The volunteers who chose to stay in Ukraine encounter lines of grateful survivors anxious not only for food but also for Bibles and prayer.
Daily reports sent from YWAM’s Slavic Ministries office over the past ten weeks have shown churches and mission organisations cooperating together across Europe to supply basic needs for hungry villagers and townspeople in the war-torn land.
Photos and stories of YWAMers who chose to stay in Ukraine after the Russian invasion describe crowds waiting not only for food but for ‘living water and bread of life that is Jesus’. As the invaders have been driven back, the YWAMers have driven their vans deeper into the liberated areas.
The volunteers always encounter lines of grateful survivors anxious not only for food but also for Bibles and prayer.
Al and Carolyn Akimoff are the leaders of YWAM Slavic Ministries and both have roots in Ukraine. They have been engaged in the Slavic world for over fifty years. Long before the collapse of communism, they smuggled Bibles behind the Iron Curtain with Brother Andrew.
While much effort was being invested in reaching the ‘one lost sheep’, they began to ask, what about the ‘ninety-nine lost sheep’?
Central and Eastern Europeans, Russians, Ukrainians, Belarusians and other Soviet peoples also needed to be reached and challenged to ‘know God and make Him known’.
Their life work has resulted in networks of ministries criss-crossing the former Soviet world, discipling and evangelising, restoring broken lives and community-development.
These networks are now fully engaged in rescue work, supply efforts and relocation, as well as shelter, rehabilitation, post-trauma care and pastoral activities.
Al’s family came from the Mykolaev region, the leading shipbuilding centre of the Black Sea region. Carolyn’s family were Germans brought to Crimea by Catherine the Great in the eighteenth century. They lived and farmed there for several generations before immigrating to the US.
Early in Putin’s ‘special operation’, Russian forces began bombing the cities of Mykolaev and Odessa. One of Al’s cousins had to shelter in a basement before being rescued.
Her son then joined the Ukrainian forces who drove the Russians back out of the city. Putin’s plan to capture the whole of the Black Sea coast was widely expected to succeed, totally land-locking Ukraine.
However, unusual weather caused all efforts to be abandoned, thwarting landing craft and blowing an elite parachute squad out to sea. After the Ukrainians sank several Russian ships, including the Black Sea flagship Moskva, the immediate danger subsided.
In one of his recent reports, Al explored Odessa’s spiritual history. At the beginning of the last century, a young immigrant to the US named Ivan Voronaev found himself in the midst of a revival that had started in a little store-front church on a street named Azusa in Los Angeles.
He encountered the work, power and leading of the Holy Spirit there, as described in the New Testament.
Voronaev returned to Ukraine with this message of revival.
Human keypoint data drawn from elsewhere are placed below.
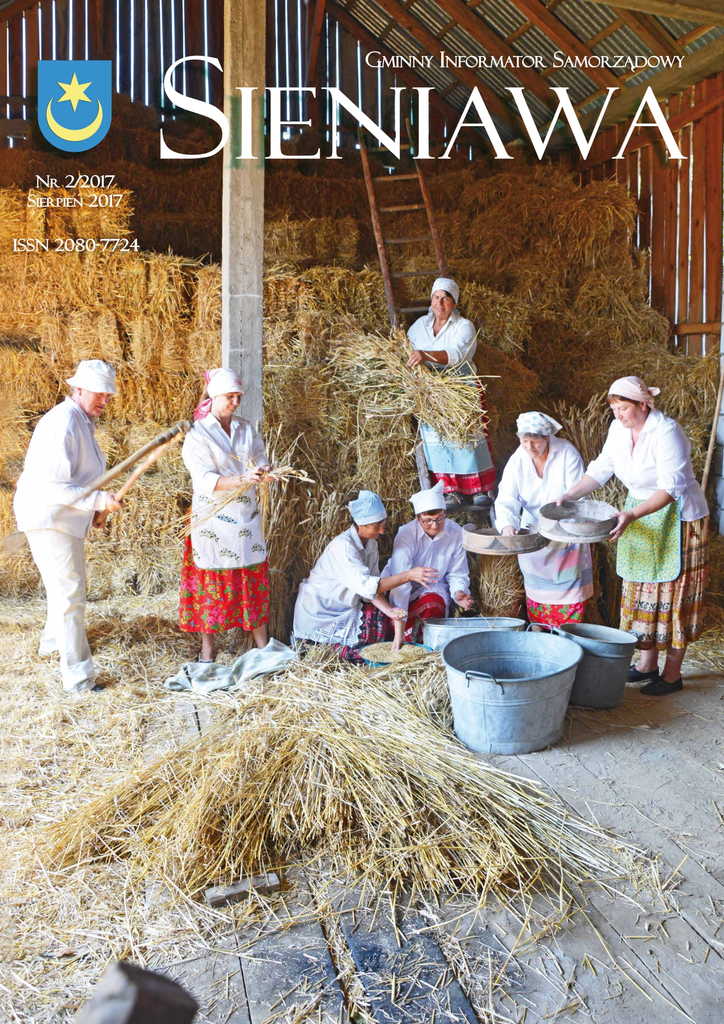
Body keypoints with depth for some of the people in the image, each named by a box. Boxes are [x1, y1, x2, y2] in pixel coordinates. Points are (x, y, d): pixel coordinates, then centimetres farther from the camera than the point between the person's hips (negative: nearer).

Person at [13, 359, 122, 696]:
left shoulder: (82, 422, 11)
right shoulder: (63, 423, -22)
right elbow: (54, 486, -28)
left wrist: (96, 506, 9)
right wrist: (99, 500, -32)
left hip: (64, 518, 11)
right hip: (49, 519, -11)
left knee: (64, 587, 27)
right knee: (70, 595, -9)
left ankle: (52, 641, 48)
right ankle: (78, 678, -3)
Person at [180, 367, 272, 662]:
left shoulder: (246, 429, 8)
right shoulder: (197, 435, -9)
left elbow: (261, 460, 7)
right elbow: (205, 480, -19)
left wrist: (262, 470, -17)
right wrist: (241, 479, -33)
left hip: (247, 516, 5)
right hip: (213, 518, -5)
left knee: (255, 577, 8)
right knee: (212, 582, 4)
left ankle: (262, 643, 19)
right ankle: (208, 647, 18)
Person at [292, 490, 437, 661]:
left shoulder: (371, 544, 0)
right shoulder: (343, 546, -26)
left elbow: (372, 587, -4)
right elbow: (365, 586, -37)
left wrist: (389, 610, -22)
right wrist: (408, 575, -40)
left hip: (344, 609, 8)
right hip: (319, 614, -8)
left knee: (385, 620, -7)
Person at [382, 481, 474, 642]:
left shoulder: (456, 533, -14)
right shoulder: (406, 534, -25)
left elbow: (457, 574, -2)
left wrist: (459, 592, -24)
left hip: (434, 588, 2)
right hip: (405, 590, -2)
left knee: (434, 604, -31)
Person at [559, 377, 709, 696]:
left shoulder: (666, 433, -23)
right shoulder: (619, 429, -1)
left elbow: (671, 489, -28)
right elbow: (601, 469, 3)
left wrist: (632, 514, -38)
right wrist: (569, 495, -10)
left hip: (677, 517, -7)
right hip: (640, 515, 7)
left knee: (673, 593, 0)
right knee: (643, 589, 12)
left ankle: (672, 674, 12)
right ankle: (648, 664, 25)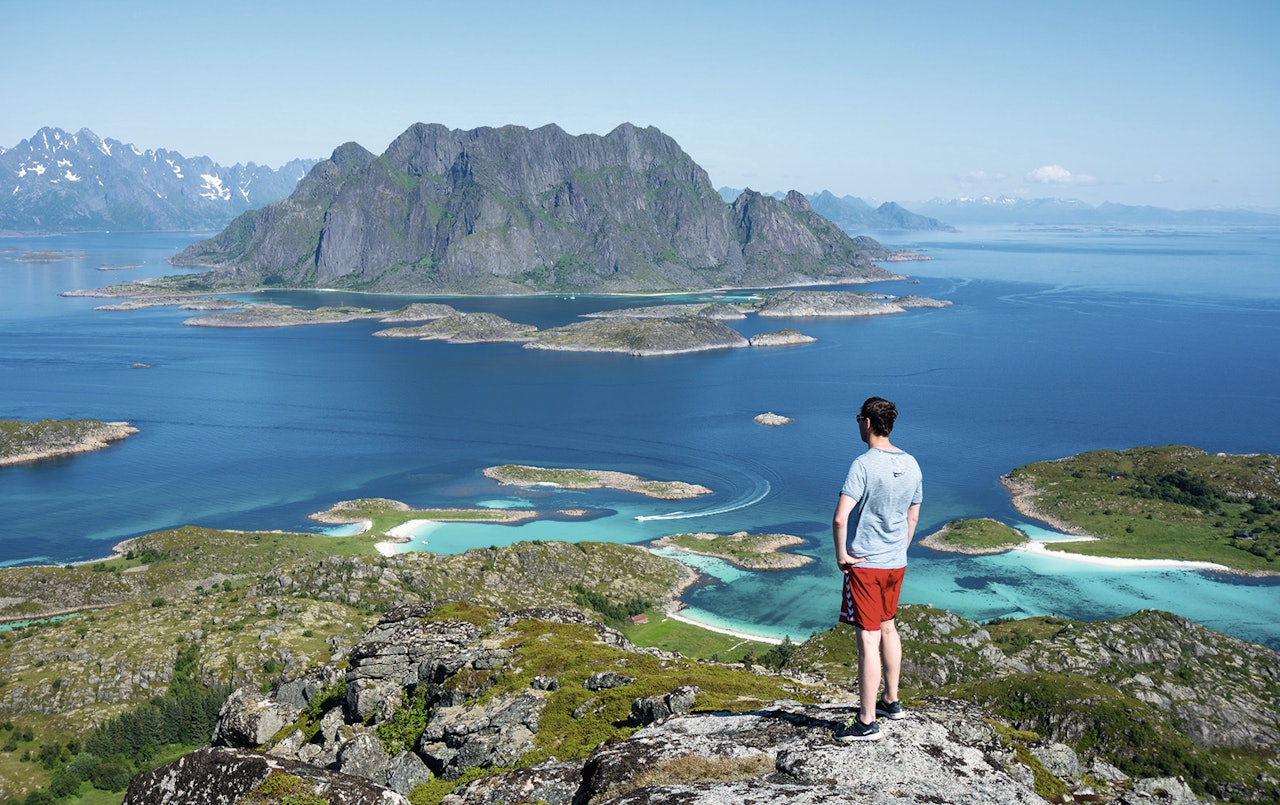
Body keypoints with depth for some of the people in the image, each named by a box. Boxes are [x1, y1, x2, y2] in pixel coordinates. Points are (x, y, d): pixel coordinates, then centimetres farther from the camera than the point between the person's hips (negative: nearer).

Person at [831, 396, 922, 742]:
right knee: (887, 627, 22)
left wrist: (842, 555, -13)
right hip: (896, 563, 7)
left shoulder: (864, 464, -18)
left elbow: (840, 519, -26)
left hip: (864, 564, -7)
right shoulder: (911, 465, 4)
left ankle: (867, 722, 3)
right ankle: (891, 701, 35)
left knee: (868, 639, -3)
In a few short years of preaching, teaching and mobilising in Odessa, he saw over 17,000 people encountering the Holy Spirit.
Al’s grandfather was one of those, and was one of the first to respond to leave home to take the gospel to Russia. There he saw a whole village respond to the message and receive salvation.
Shortly after this revival, Voronaev and his wife were arrested and sent to the gulag where he died. His wife sat out her sentence of 25 years. Al’s grandfather too was arrested and sent to prison but was miraculously released.
With his family and other relatives and fellow believers, he then began a 25-year odyssey across the Soviet Union, Central Asia and into China, where Al was born. Shortly after the end of World War Two, the whole entourage made it to the US and settled on the West Coast.
Meanwhile, Stalin uprooted millions of Ukrainians (as Putin is doing today), scattering them across the Soviet Union to Siberia and beyond to the Far East, unwittingly spreading the revival.
Voronaev’s disciples became the foundation of the underground church of Russia. At the same time Stalin replaced the Ukrainians with millions of Russians, thus creating the problem we are facing today.
Ukraine has long been the spiritual center of Eastern Europe and beyond. Seven out of ten evangelical churches in Russia today have Ukrainian pastors. Ukrainian churches can be found all over the former Soviet Union; and all across Europe, the US and the world.
As the leadership of the Ukrainian Pentecostal Church met this week in Kyiv representing 1800 congregations, their senior bishop, Mykhailo Panochko, shared the belief of state officials that the church was a key element in the healing of their nation.
“Don’t miss your chance to be part of great things God is performing,“ he told them.
God’s plans are surely higher than ours!